━━━ EXTRACT PROVIDED
The more significant of the two involves a reference to the title phrase of the novel, and it is an error that has been carried over into at least two articles that deal with the theme of translation in the work. 2 When Aureliano Segundo, at age twelve, becomes interested in the literature in Melquíades’ room, he tries to decipher the manuscripts left by the gypsy. We are told that “Melquíades talked to him about the world, tried to infuse him with his old wisdom, but he refused to translate the manuscripts. ‘No one must know their meaning until he has reached one hundred years of age,’ he explained.” 3 In the Spanish, however, it is clear that it is the manuscripts, and not the translator, that must reach one hundred years of age before they can be deciphered. The same quotation in the Spanish original reads: “Melquíades le hablaba del mundo, trataba de infundirle su vieja sabiduría, pero se negó a traducir los manuscritos. ‘Nadie debe conocer su sentido mientras no hayan cumplido cien años,’ [End Page 173] explicó.” 4 The plural verb “hayan” can refer only to manuscritos, which is plural, and not to nadie, which is singular (and is, therefore, in proper agreement with its third person, singular verb, “debe”).

This difference is significant, for it shows that García Márquez was being neither inconsistent nor willfully non-literal in this reference to the title phrase of the novel. Readers realize that Aureliano Babilonia, the character who eventually deciphers Melquíades’ manuscripts in the celebrated ending of the novel, is a young man. As he is clearly not one hundred years old, readers of the English version of the text are left to resolve what appears to be a contradiction in the narrative, at least at the literal level. The fact that Aureliano Babilonia is physically identical to Colonel Aureliano Buendía before he went to war, coupled with the fact that there is so much repetition among characters in the novel, could lead to an interpretation that the young Aureliano Babilonia is, indeed, as old as the family; other logical, non-literal interpretations could also be offered. Such interpretative efforts—however pleasurable and rewarding they might be—are not necessary, though. As the original Spanish makes clear, it is not the successful decipherer, Aureliano Babilonia, but rather the manuscripts that he deciphers that must “reach one hundred years of age.” And while establishing an exact chronology in the narrative may be difficult, it is plausible to say that the manuscripts have reached one hundred years of age when they are deciphered, while it is patently contradictory to suggest, as the English translation does, that Aureliano Babilonia is a centenarian.
━━━━━━
- [REQUIREMENTS]: Continue the passage on the English translation of García Márquez's novel, starting right after its final sentence.
━━━ COLLECTED DATA
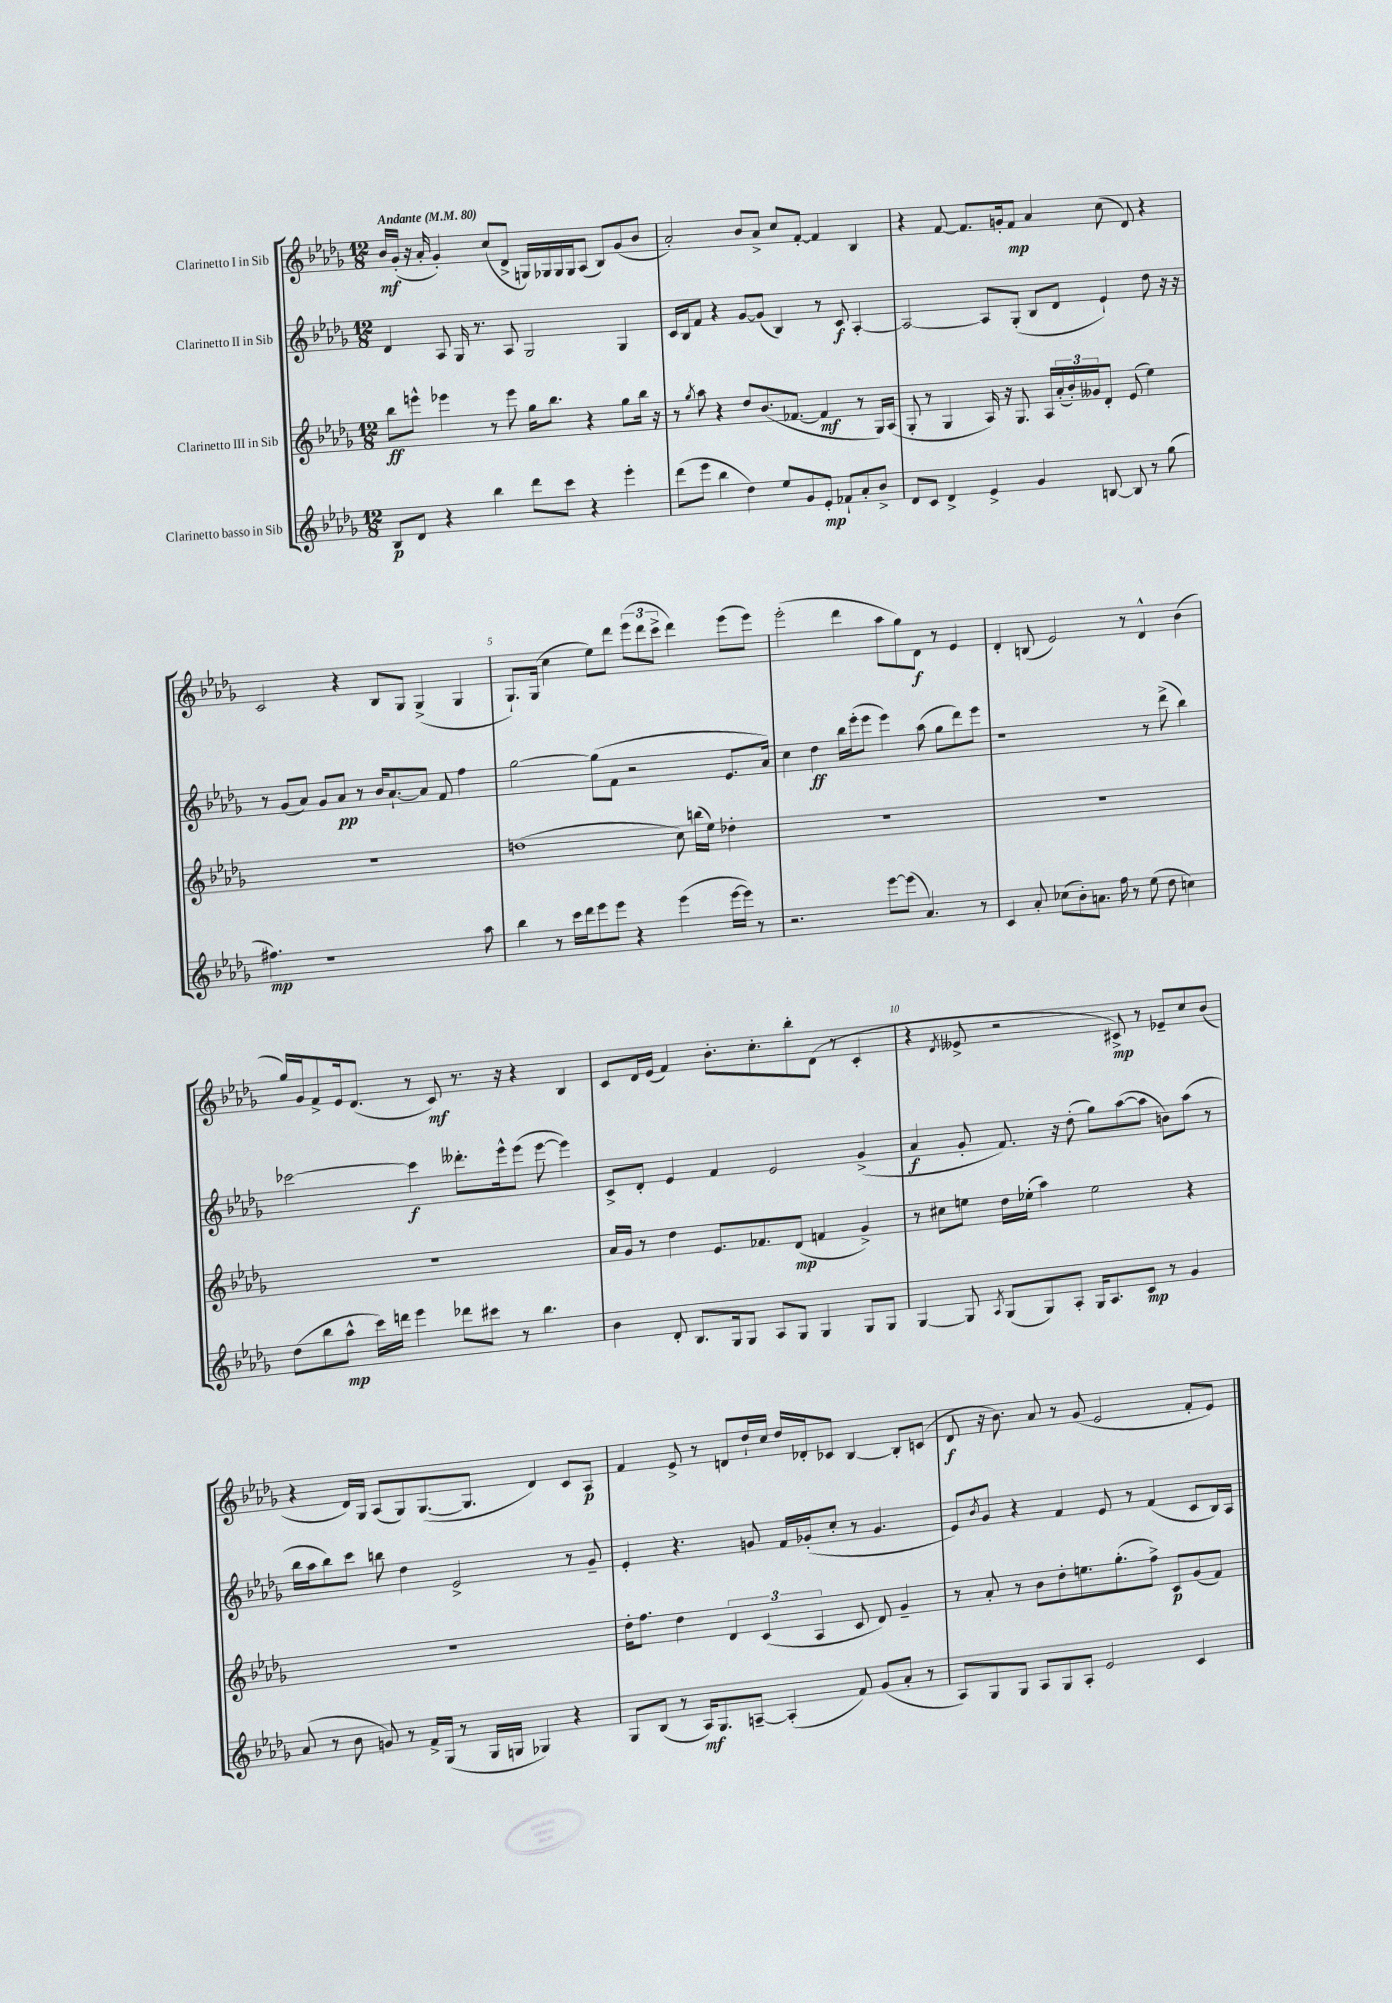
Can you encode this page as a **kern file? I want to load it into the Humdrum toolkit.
━━━━━━
- [ANSWER BELOW]:
The English for the sentence in question, then, could be: “‘No one must know their meaning until they have reached one hundred years of age,’ he explained.” However, because in colloquial English “they” is a possible (if ungrammatical) pronoun for such antecedents as “no one” and “someone,” this solution could still result in ambiguity for a reader, for it might be understood that either the decipherer or the manuscripts was the antecedent of “they.” No such ambiguity exists in the Spanish, where the two conjugated verbs, “debe” and “hayan” make it clear that there are two different subjects, one singular (“no one”) and one plural (“they,” referring to the manuscripts). If one wanted to avoid this ambiguity, it would probably be necessary to repeat the word “manuscripts.” Whatever the most felicitous translation solution might be, the idea expressed should be: “No one must...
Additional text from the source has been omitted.